> **Input data**
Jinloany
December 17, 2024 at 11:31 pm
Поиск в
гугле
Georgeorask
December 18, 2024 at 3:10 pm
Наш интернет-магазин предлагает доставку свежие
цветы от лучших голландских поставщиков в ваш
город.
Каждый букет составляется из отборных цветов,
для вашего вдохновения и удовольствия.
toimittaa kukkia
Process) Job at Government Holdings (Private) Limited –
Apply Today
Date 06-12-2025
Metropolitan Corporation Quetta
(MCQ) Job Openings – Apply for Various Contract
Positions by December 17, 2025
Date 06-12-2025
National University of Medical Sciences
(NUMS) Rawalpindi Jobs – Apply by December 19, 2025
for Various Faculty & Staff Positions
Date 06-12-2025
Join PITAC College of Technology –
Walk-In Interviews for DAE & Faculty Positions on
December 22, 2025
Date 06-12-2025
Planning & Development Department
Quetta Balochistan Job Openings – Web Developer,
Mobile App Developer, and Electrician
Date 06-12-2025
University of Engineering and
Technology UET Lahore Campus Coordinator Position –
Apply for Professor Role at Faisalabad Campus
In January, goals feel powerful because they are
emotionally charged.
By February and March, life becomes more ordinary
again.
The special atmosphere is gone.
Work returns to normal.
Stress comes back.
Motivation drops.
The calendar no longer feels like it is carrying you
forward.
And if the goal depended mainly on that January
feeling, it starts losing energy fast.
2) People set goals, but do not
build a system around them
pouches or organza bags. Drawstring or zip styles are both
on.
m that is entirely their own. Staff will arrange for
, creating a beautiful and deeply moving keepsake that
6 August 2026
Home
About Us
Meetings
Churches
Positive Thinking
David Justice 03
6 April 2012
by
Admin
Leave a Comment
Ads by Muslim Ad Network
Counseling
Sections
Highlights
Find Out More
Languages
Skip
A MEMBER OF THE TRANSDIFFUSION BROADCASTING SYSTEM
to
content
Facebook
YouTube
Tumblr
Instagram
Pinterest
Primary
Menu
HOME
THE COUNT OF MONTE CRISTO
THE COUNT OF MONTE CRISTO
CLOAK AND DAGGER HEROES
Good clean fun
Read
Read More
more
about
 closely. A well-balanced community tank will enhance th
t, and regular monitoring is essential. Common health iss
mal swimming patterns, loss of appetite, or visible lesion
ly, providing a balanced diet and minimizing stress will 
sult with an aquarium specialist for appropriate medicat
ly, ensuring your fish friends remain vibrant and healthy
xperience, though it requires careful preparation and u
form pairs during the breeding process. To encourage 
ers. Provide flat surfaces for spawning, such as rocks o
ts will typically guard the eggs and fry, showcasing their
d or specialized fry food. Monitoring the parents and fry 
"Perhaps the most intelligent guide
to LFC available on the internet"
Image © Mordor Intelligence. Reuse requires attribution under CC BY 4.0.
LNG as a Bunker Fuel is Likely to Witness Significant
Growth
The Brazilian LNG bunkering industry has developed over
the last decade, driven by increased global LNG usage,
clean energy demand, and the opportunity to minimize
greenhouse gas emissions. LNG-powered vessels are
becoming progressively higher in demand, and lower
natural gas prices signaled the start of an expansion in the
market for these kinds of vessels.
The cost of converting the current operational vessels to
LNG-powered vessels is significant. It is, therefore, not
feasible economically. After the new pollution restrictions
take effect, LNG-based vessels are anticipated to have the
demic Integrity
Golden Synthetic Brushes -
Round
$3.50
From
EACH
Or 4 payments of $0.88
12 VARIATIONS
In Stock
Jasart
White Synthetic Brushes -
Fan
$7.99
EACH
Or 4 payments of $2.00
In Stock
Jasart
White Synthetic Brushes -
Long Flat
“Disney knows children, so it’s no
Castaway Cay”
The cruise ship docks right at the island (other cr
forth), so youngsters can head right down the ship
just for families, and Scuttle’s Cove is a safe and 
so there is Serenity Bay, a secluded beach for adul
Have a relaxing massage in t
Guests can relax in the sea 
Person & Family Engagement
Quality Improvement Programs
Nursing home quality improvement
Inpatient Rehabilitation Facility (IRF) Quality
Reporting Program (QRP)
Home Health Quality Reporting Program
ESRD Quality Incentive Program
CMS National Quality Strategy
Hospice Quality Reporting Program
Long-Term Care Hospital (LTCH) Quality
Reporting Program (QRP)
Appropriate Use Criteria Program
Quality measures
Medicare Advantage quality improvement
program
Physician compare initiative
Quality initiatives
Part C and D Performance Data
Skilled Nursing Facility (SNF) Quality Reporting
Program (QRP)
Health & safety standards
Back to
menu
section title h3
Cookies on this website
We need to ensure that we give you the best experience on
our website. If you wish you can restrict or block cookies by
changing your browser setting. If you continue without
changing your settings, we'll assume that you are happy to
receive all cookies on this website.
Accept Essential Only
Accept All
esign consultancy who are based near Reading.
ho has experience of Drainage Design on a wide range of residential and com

> **What you need to do**
Whenever the string "your" shows up on a line of the listing, copy that line.

> **Reply**
ly, ensuring your fish friends remain vibrant and healthy
changing your browser setting. If you continue without
changing your settings, we'll assume that you are happy to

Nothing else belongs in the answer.